Lilith is rumored to be the first wife of Adam (ya know the biblical first man), but there is not much support for that theory. The story goes that they were both made from the earth, she refused to be subservient to him and she left Eden. Adam tried to get God to bring her back, but God cursed her somehow, saying she had to kill her children for some reason.

LyricB
11-06-2006, 10:39 AM
Thanks Melos. Somebody put up a new thread about Lillith too so now I know a little more. Isn't wikipedia cool? :)

Slashmire
11-09-2006, 10:07 AM
Wikipedia is quite the good site; although you have to take everything with a grain of salt, there is so much information that one could spend days on it without getting bored :)

LyricB
11-09-2006, 02:19 PM
I agree about wikipedia. I have found all sorts of great and obscure info on that site, and to tell you the truth if someone hadn't explained Lillith to me that's probably where I would have went.

TinyStar
11-11-2006, 11:39 PM
There's a very good fiction book on the Cult of Lilith in the White Wolf games called 'Revelations of the Dark Mother'. I don't play many White Wolf games but I just love their lore and stories.

Laurel Tavington
03-20-2007, 11:24 PM
I beleve that Bram Stoker did much to romanticise the vampires with Dracula. Much of this romanticism stems from the sexualy represses society in Victorian Europe. Before that most vamires were evil creturs stright from hell. I have heard many diffrent claims for the origan, China being one of them. As far as if they are reall; I don't think the imortal kind are.
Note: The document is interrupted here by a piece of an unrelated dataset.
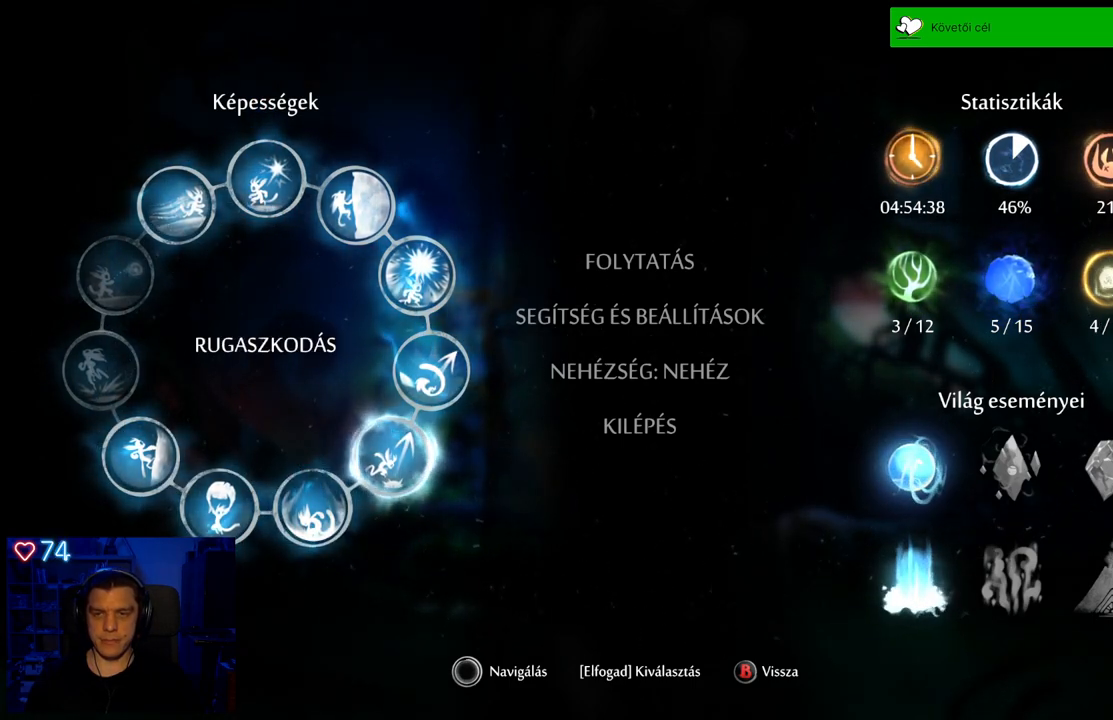
{"buttons": [], "left_stick": "center", "right_stick": "center", "events": [[200, "DPAD_LEFT", "down"], [333, "DPAD_LEFT", "up"], [400, "DPAD_LEFT", "down"], [500, "DPAD_LEFT", "up"]]}
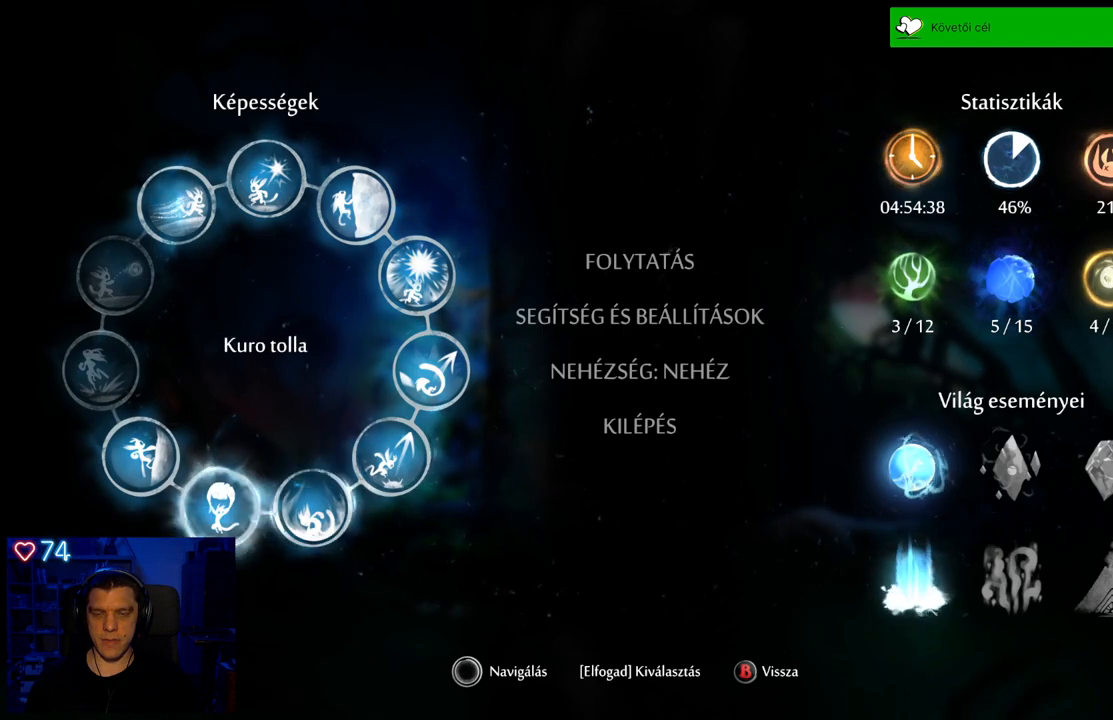
{"buttons": [], "left_stick": "center", "right_stick": "center", "events": [[83, "DPAD_LEFT", "down"], [200, "DPAD_LEFT", "up"], [367, "DPAD_LEFT", "down"], [500, "DPAD_LEFT", "up"]]}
However, just this past Halloween I saw a vampire specal on the History Channel, which acknowloges the vampiric subculture in today's America. These vampires do not drink blood, because od the health risks involved, and they are by no meins imortal. I'm sure other Cuntries also have vampire subcultuers too.

Herrresjonny
09-12-2007, 03:39 PM
Bram stokers vampire came from Vlad the Impaler. He was the ruler of Wallachia (southern Romania) and was renowned as an honest yet exceedingly cruel leader. His hobby was impaling lots of people, with large ash stakes through the anus and out the mouth. Thats where the myth of the wooden stake killing the vampire came from. The list of tortures he is alleged to have employed is extensive: nails in heads, cutting off of limbs, blinding, strangulation, burning, cutting off of noses and ears, mutilation of sexual organs (especially in the case of women), scalping, skinning, exposure to the elements or to animals, and boiling alive. OUCH. Even when he was unseated from his throne and held in captivity for four years, he still was alledged to have lured birds to his window and mutilated them.

Oziris
01-16-2008, 02:48 PM
Hmmm well vampires go at night and suck blood :eek: but when they travel they transform into a litle flying thing :p i dont know much about them and not very interested becous they are crazy with blood.